Leo, por muy raro que le pareciera a la gente, sí sabía lo que quería. Leo parecía una chica perdida, que no sabe lo que quiere, que va probando y probando hasta que encuentre lo que quiere. Pero Leo, en realidad, no era así. Lo cierto es que ella tenía las cosas muy claras. Ella tenía muy seguro qué es lo que podría hacerla feliz.
Leo sabía que ella quería ser la Michael Alig de su ciudad, que no quería ser una chica como recién bajada del autobús, aunque lo fue durante toda su vida. No quería ser una persona "normal" y eso cavaría su propia tumba. Leo sabía que podría hacerlo, se veía completamente capaz de revolucionar el mundo, el pequeño mundo de su ciudad.

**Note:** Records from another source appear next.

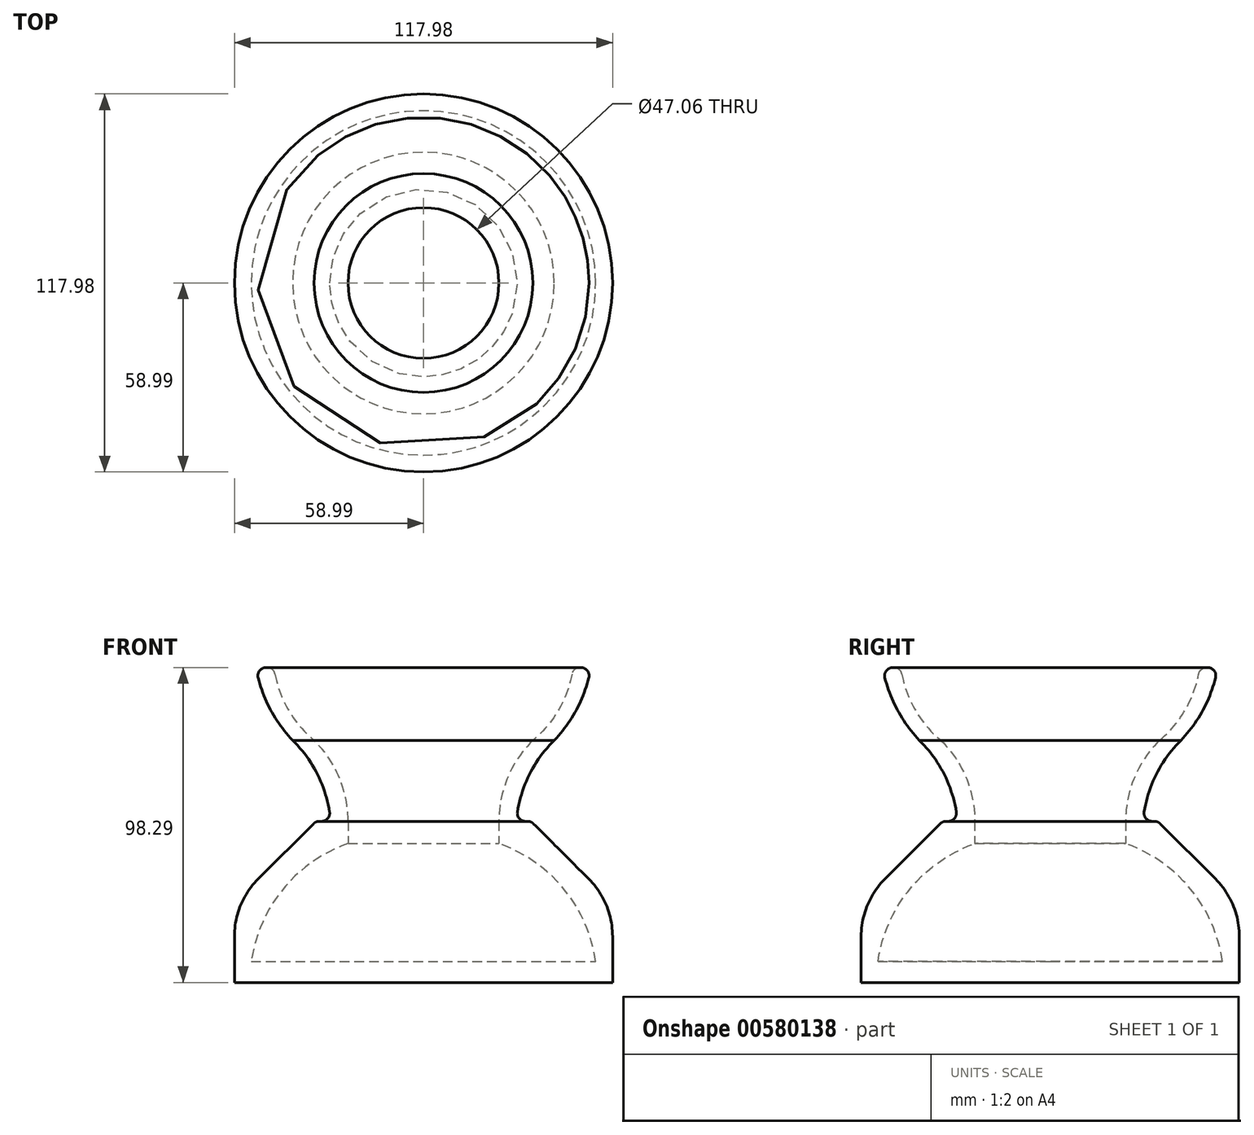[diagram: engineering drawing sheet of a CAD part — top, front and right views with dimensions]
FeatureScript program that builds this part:
annotation { "Feature Type Name" : "Feature", "Feature Type Description" : "" }
export const myFeature = defineFeature(function(context is Context, id is Id, definition is map)
    precondition{}
    {
        {
            var Q0;
            Q0=qCreatedBy(makeId("Front.planeOp"),FACE);
            var sketch = newSketch(context, id + "F0", { "sketchPlane" : qUnion([Q0])});
            skLineSegment(sketch, "E0.bottom", {"start": v(0, 0) * mm, "end": v(-59, 0) * mm});
            skLineSegment(sketch, "E0.top", {"start": v(0, 6.58) * mm, "end": v(-53.74, 6.58) * mm});
            skLineSegment(sketch, "E0.left", {"start": v(0, 0) * mm, "end": v(0, 6.58) * mm});
            skLineSegment(sketch, "E0.right", {"start": v(-59, 0) * mm, "end": v(-59, 6.58) * mm});
            skLineSegment(sketch, "E1.bottom", {"start": v(-59, 0) * mm, "end": v(-54.22, 0) * mm});
            skLineSegment(sketch, "E1.left", {"start": v(-59, 0) * mm, "end": v(-59, 43.36) * mm});
            skLineSegment(sketch, "E2.top", {"start": v(-59, 50.28) * mm, "end": v(-23.53, 50.28) * mm});
            skLineSegment(sketch, "E2.left", {"start": v(-59, 43.36) * mm, "end": v(-59, 50.28) * mm});
            skLineSegment(sketch, "E2.right", {"start": v(-23.53, 43.36) * mm, "end": v(-23.53, 50.28) * mm});
            skArc(sketch, "E3", {"start": v(-23.53, 43.36) * mm, "mid": v(-43.77, 29.18) * mm, "end": v(-53.74, 6.58) * mm});
            skArc(sketch, "E4", {"start": v(-23.53, 50.28) * mm, "mid": v(-26.3, 64) * mm, "end": v(-34.14, 75.57) * mm});
            skArc(sketch, "E5", {"start": v(-28.94, 50.28) * mm, "mid": v(-32.61, 64) * mm, "end": v(-40.83, 75.57) * mm});
            skArc(sketch, "E6", {"start": v(-52.27, 98.29) * mm, "mid": v(-48.22, 86.09) * mm, "end": v(-40.83, 75.57) * mm});
            skArc(sketch, "E7", {"start": v(-46.63, 98.29) * mm, "mid": v(-42.53, 85.75) * mm, "end": v(-34.14, 75.57) * mm});
            skLineSegment(sketch, "E8", {"start": v(-52.27, 98.29) * mm, "end": v(-46.63, 98.29) * mm});
            skSolve(sketch);
        }
        {
            var Q0;
            Q0 = qSketchRegion(id + "F0", true);
            var Q1;
            Q1=sQuery(id+"F0.wireOp",EDGE,"E0.left");
            revolve(context, id + "F1", {"entities" : qUnion([Q0]), "axis" : qUnion([Q1]), "revolveType" : RevolveType.FULL});
        }
        {
            var Q0;
            Q0=makeQuery(id+"F1.opRevolve","SWEPT_EDGE",EDGE,{"disambiguationData":[OSD([sQuery(id+"F0.wireOp",EDGE,"E2.top"),sQuery(id+"F0.wireOp",EDGE,"E2.left")])]});
            chamfer(context, id + "F2", {"entities" : qUnion([Q0]), "width" : 25.4 * mm, "tangentPropagation" : true});
        }
        {
            var Q0;
            {var subQ0=sQuery(id+"F0.wireOp",EDGE,"E2.top");Q0=makeQuery(id+"F2.opChamfer","BLEND_EDGE",EDGE,{"blendedFrom":[makeQuery(id+"F1.opRevolve","SWEPT_EDGE",EDGE,{"disambiguationData":[OSD([subQ0,sQuery(id+"F0.wireOp",EDGE,"E2.left")])]}),makeQuery(id+"F1.opRevolve","SWEPT_FACE",FACE,{"disambiguationData":[OSD([subQ0])]})],"blendedInto":[makeQuery(id+"F1.opRevolve","SWEPT_FACE",FACE,{"disambiguationData":[OSD([subQ0])]})]});}
            var Q1;
            Q1=makeQuery(id+"F1.opRevolve","SWEPT_EDGE",EDGE,{"disambiguationData":[OSD([sQuery(id+"F0.wireOp",EDGE,"E2.top"),sQuery(id+"F0.wireOp",EDGE,"E5")])]});
            fillet(context, id + "F3", {"entities" : qUnion([Q0, Q1]), "radius" : 2.54 * mm, "tangentPropagation" : true, "allowEdgeOverflow" : false});
        }
        {
            var Q0;
            Q0=makeQuery(id+"F1.opRevolve","SWEPT_EDGE",EDGE,{"disambiguationData":[OSD([sQuery(id+"F0.wireOp",EDGE,"E7"),sQuery(id+"F0.wireOp",EDGE,"E8")])]});
            var Q1;
            Q1=makeQuery(id+"F1.opRevolve","SWEPT_EDGE",EDGE,{"disambiguationData":[OSD([sQuery(id+"F0.wireOp",EDGE,"E6"),sQuery(id+"F0.wireOp",EDGE,"E8")])]});
            fillet(context, id + "F4", {"entities" : qUnion([Q0, Q1]), "radius" : 2.54 * mm, "tangentPropagation" : true, "allowEdgeOverflow" : false});
        }
        {
            var Q0;
            {var subQ0=sQuery(id+"F0.wireOp",EDGE,"E2.left");Q0=makeQuery(id+"F2.opChamfer","BLEND_EDGE",EDGE,{"blendedFrom":[makeQuery(id+"F1.opRevolve","SWEPT_EDGE",EDGE,{"disambiguationData":[OSD([sQuery(id+"F0.wireOp",EDGE,"E2.top"),subQ0])]}),makeQuery(id+"F1.opRevolve","SWEPT_FACE",FACE,{"disambiguationData":[OSD([sQuery(id+"F0.wireOp",EDGE,"E1.left"),subQ0])]})],"blendedInto":[makeQuery(id+"F1.opRevolve","SWEPT_FACE",FACE,{"disambiguationData":[OSD([sQuery(id+"F0.wireOp",EDGE,"E1.left"),subQ0])]})]});}
            fillet(context, id + "F5", {"entities" : qUnion([Q0]), "radius" : 25.4 * mm, "tangentPropagation" : true, "allowEdgeOverflow" : false});
        }
    });
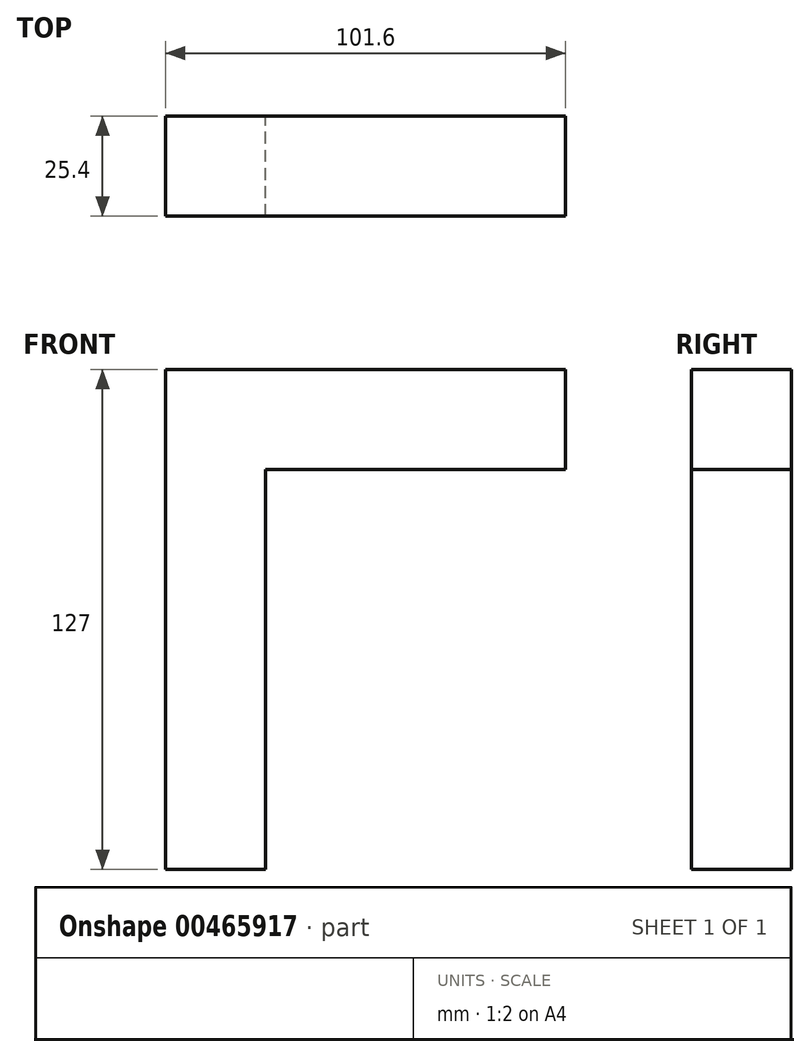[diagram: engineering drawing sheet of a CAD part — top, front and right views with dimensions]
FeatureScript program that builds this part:
annotation { "Feature Type Name" : "Feature", "Feature Type Description" : "" }
export const myFeature = defineFeature(function(context is Context, id is Id, definition is map)
    precondition{}
    {
        {
            var Q0;
            Q0=qCreatedBy(makeId("Front.planeOp"),FACE);
            var sketch = newSketch(context, id + "F0", { "sketchPlane" : qUnion([Q0])});
            skLineSegment(sketch, "E0.bottom", {"start": v(-50.8, 63.5) * mm, "end": v(50.8, 63.5) * mm});
            skLineSegment(sketch, "E0.top", {"start": v(-50.8, -63.5) * mm, "end": v(50.8, -63.5) * mm});
            skLineSegment(sketch, "E0.left", {"start": v(-50.8, 63.5) * mm, "end": v(-50.8, -63.5) * mm});
            skLineSegment(sketch, "E0.right", {"start": v(50.8, 63.5) * mm, "end": v(50.8, -63.5) * mm});
            skPoint(sketch, "E0.middle", {"position": v(0, 0) * mm});
            skLineSegment(sketch, "E1.bottom", {"start": v(50.8, -63.5) * mm, "end": v(-25.4, -63.5) * mm});
            skLineSegment(sketch, "E1.top", {"start": v(50.8, 38.1) * mm, "end": v(-25.4, 38.1) * mm});
            skLineSegment(sketch, "E1.left", {"start": v(50.8, -63.5) * mm, "end": v(50.8, 38.1) * mm});
            skLineSegment(sketch, "E1.right", {"start": v(-25.4, -63.5) * mm, "end": v(-25.4, 38.1) * mm});
            skSolve(sketch);
        }
        {
            var Q0;
            Q0=makeQuery(id+"F0.imprint","IMPRINT",FACE,{"disambiguationData":[TD([[makeQuery(id+"F0.imprint","IMPRINT",EDGE,{"derivedFrom":sQuery(id+"F0.wireOp",EDGE,"E0.bottom")}),-1.0]])]});
            extrude(context, id + "F1", {"entities" : qUnion([Q0]), "endBound" : BoundingType.SYMMETRIC, "depth" : 25.4 * mm});
        }
    });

Pero Leo tenía un plan B, una segunda opción igual o más válida que la anterior. A veces Leo sentía que lo único que le hacía verdadera falta, aquello que de verdad era necesario era volverse a enamorar. Era volver a sentir ese amor que duele, que mata, que hace que pierdas la cabeza, ese amor que no te deja ni respirar, que no te deja vivir y que no hace otra cosa más que dolerte. Ese amor con el que sufres. Leo sentía que era completamente necesario volverse a enamorar y sufrir con ello. Y sabía las condiciones en las que quería enamorarse. Ella tenía claro que lo único que le haría feliz sería enamorarse de un hombre unos diez años mayor que ella, un hombre que le enseñara verdaderamente cuáles son los secretos de la vida, cuál es la mecánica del mundo. Alguien que un día fuera a recogerla allá donde estuviera con macarons de fresa y una botella de champán, que le cogiera de la cara con las dos manos, la mirara a los ojos y le dijera "vayámonos de aquí, vayámonos lejos y dejemos todo atrás". Ella sabía que aceptaría, que los dos huirían y que al fin obtendría la vida que siempre había deseado.